- Born: 15 September 1898 Lachine, Quebec
- Died: 9 July 1987 (aged 88)
- Allegiance: George V
- Branch: Royal Flying Corps Royal Air Force
- Unit: No. 20 Squadron RAF
- Conflicts: First World War
- Awards: Military Cross Distinguished Flying Cross

= William McKenzie Thomson =

Canadian First World War flying ace

William McKenzie Thomson MC, DFC (15 September 1898 – 9 July 1987) was a Canadian First World War flying ace, officially credited with 26 victories while flying Bristol Fighters with 20 Squadron of the Royal Flying Corps and Royal Air Force.

==Text of citations==

===Military Cross===
Flight Lieutenant William MacKenzie Thomson, MC, DFC, distinguished himself through conspicuous gallantry and an unwavering devotion to duty during offensive patrols. Over a remarkable five-day period, Thomson destroyed five enemy aircraft, demonstrating a fierce determination to engage the enemy at close range. His actions served as a definitive example of enterprise and bravery, marking him as an elite presence within the Royal Air Force.

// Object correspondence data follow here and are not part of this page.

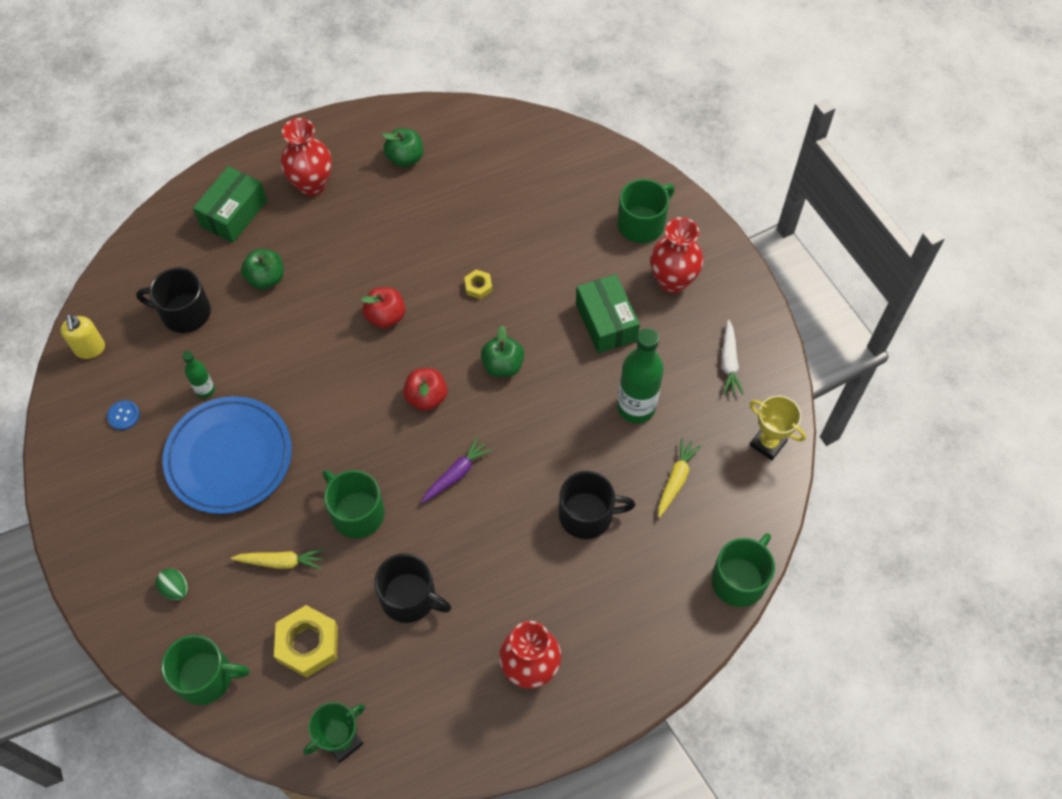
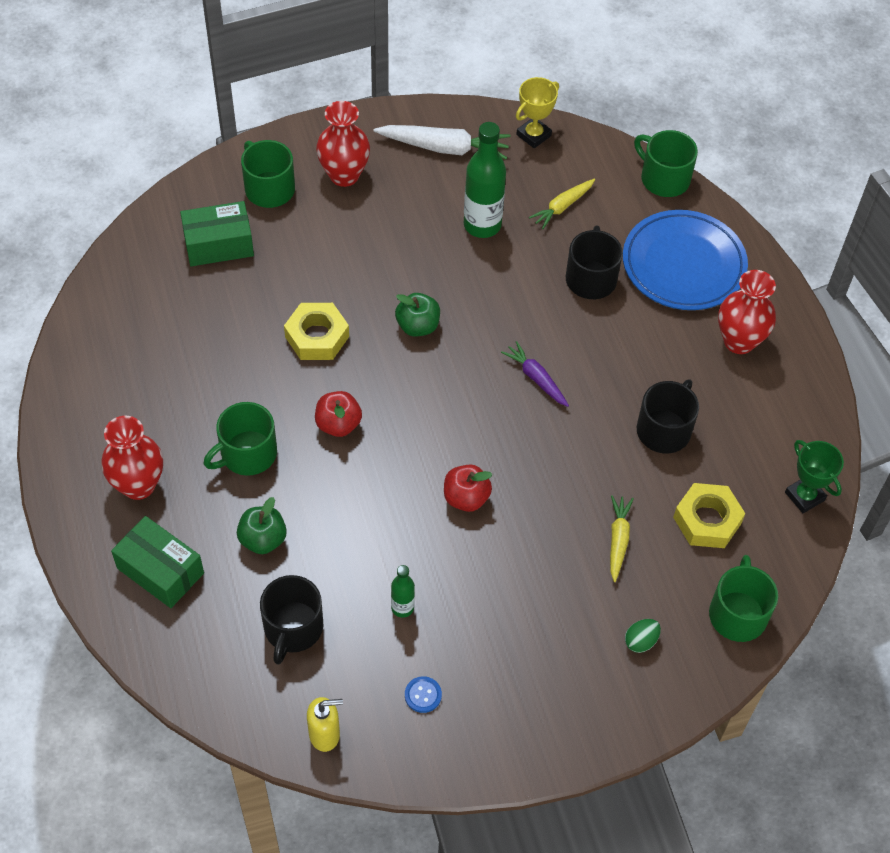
camera: 85 degrees left, 5 degrees down
(229, 458) = (491, 585): blue plate -> blue plate (683, 265)
(356, 512) = (569, 468): green mug -> green mug (247, 454)
(405, 158) = (125, 388): green apple -> none
(426, 397) = (444, 396): red apple -> red apple (466, 498)
(478, 286) = (317, 336): yellow nut -> yellow nut, size x1.98
(606, 322) = (382, 234): green box -> green box (219, 244)
(676, 479) = (562, 207): yellow carrot -> yellow carrot turned 75 degrees counterclockwise
(729, 362) = (444, 148): white carrot -> white carrot, size x1.65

===Distinguished Flying Cross===
"Lieut. William McKenzie Thomson, M.C.
This officer has destroyed thirteen enemy machines, invariably displaying courage, determination and skill. Disparity in numbers never daunts him. On a recent occasion, in company with eight other machines, his formation was attacked by twenty-five scouts; he shot one down. On another occasion his formation of ten machines engaged between twenty and thirty Fokkers; in the combat that ensued this officer shot down one out of the four that were destroyed."